▸ How to complete this task
How do the lines below between the ones holding "brown chair [757,523,894,718] -> none" and "none -> book [750,277,794,326]", inclusive, read? Give them again exactly, with no other lines.

Exercise data below:

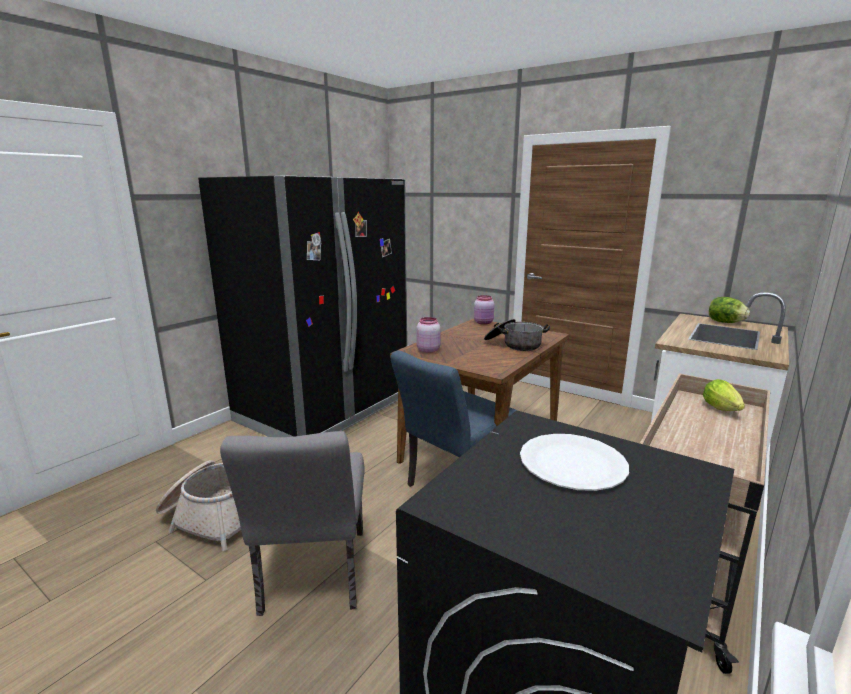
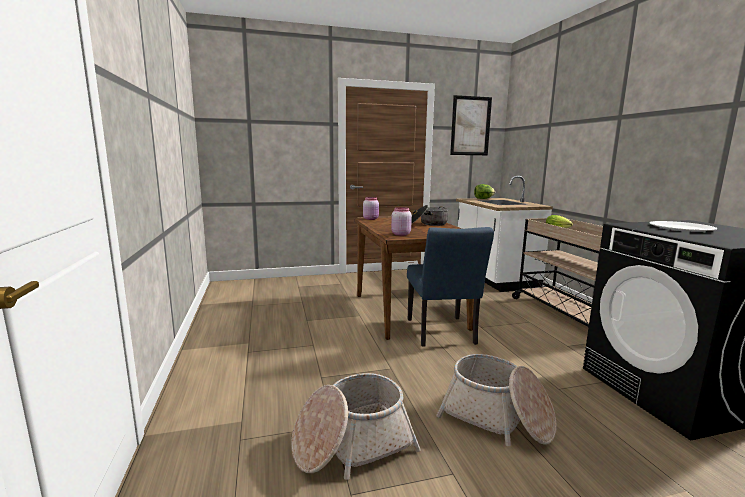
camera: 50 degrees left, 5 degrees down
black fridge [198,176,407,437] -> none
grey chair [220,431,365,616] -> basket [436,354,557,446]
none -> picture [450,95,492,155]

End of Exercise data.
Exercise data below:

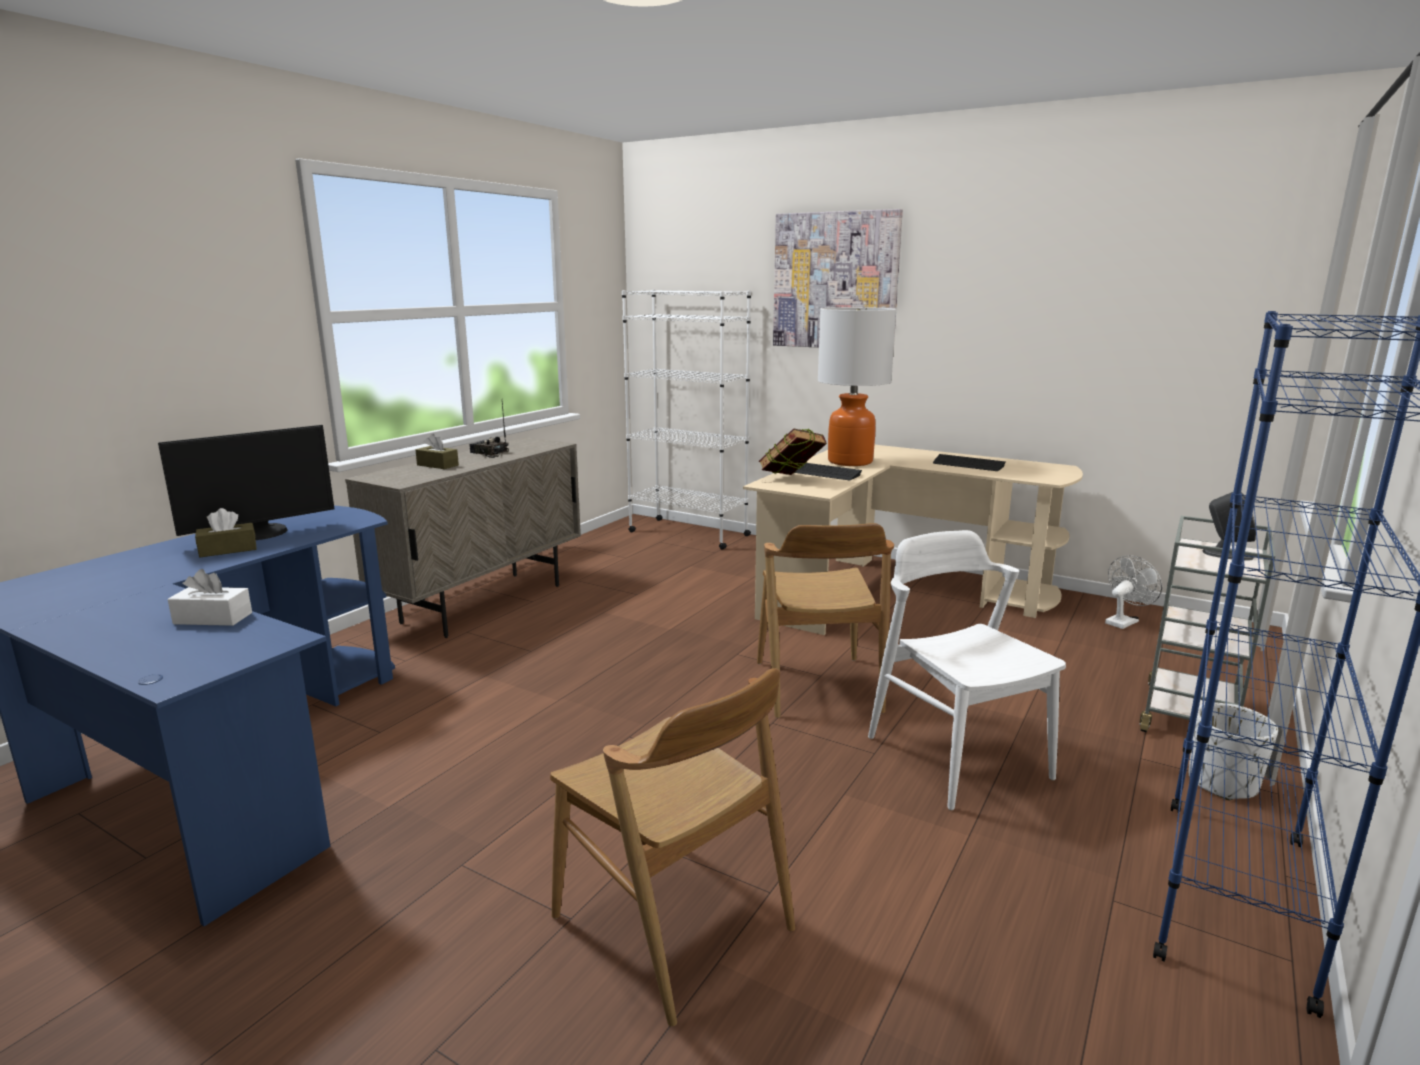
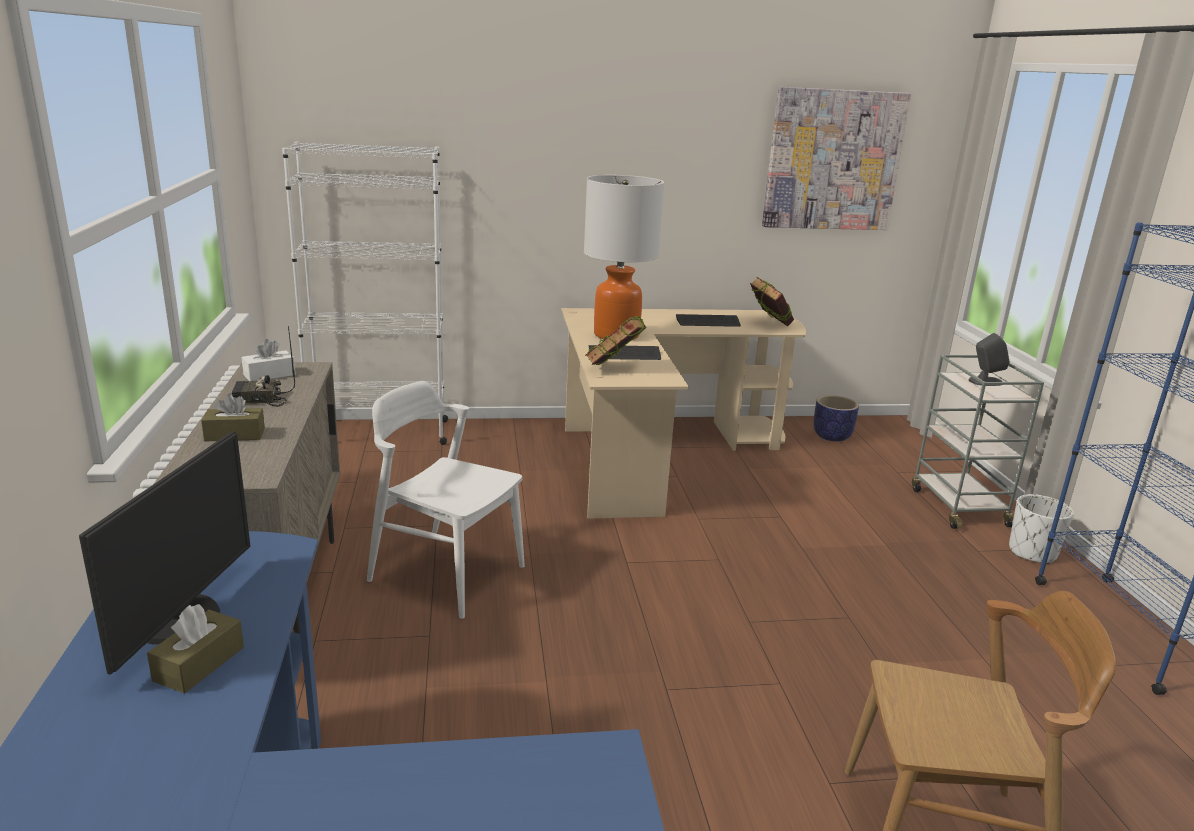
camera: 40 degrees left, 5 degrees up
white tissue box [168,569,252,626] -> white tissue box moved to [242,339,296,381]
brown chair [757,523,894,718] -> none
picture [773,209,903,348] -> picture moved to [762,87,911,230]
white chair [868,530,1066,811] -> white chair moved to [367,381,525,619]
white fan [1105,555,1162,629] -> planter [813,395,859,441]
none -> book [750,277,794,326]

End of Exercise data.
Exercise data below:

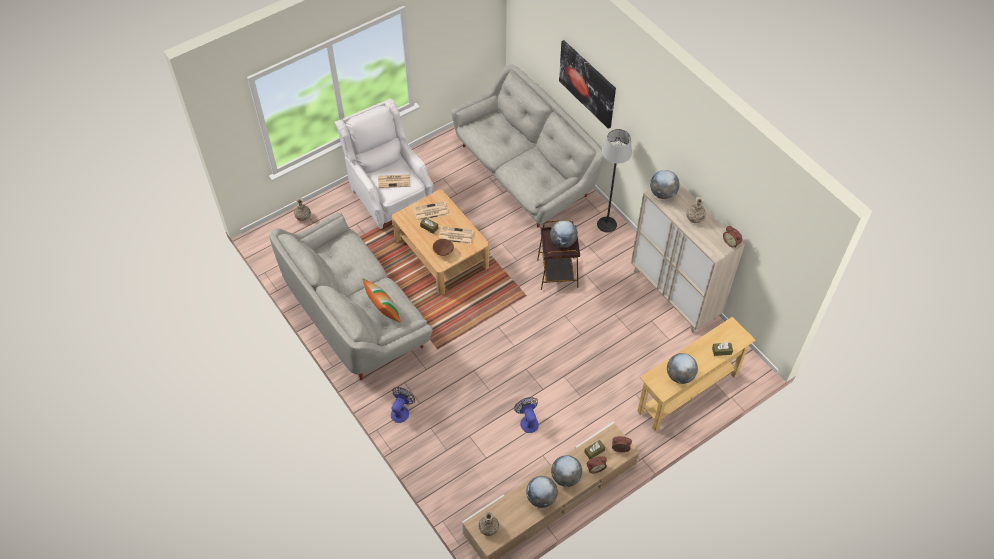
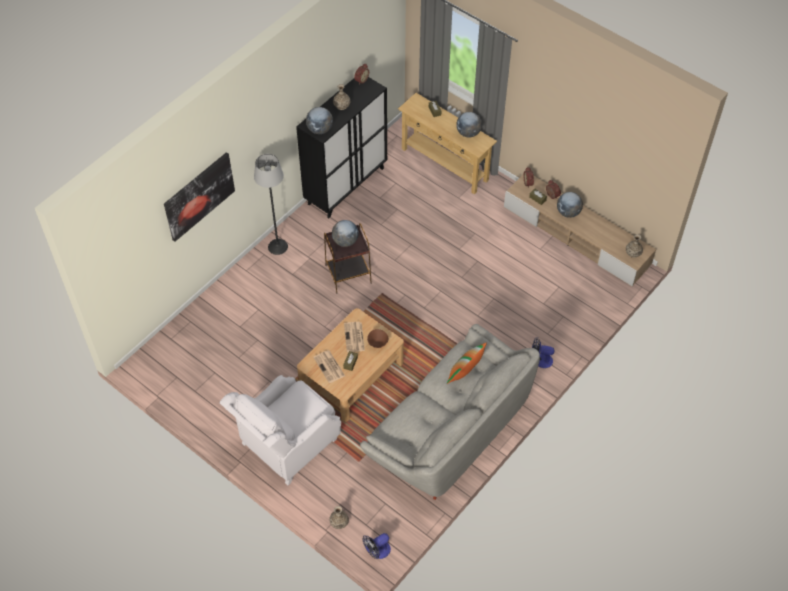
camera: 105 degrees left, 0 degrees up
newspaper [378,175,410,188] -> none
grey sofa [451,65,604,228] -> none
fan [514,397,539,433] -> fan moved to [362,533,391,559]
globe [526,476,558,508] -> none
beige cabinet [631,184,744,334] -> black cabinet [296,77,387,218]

End of Exercise data.

▸ Answer for the task
brown chair [757,523,894,718] -> none
picture [773,209,903,348] -> picture moved to [762,87,911,230]
white chair [868,530,1066,811] -> white chair moved to [367,381,525,619]
white fan [1105,555,1162,629] -> planter [813,395,859,441]
none -> book [750,277,794,326]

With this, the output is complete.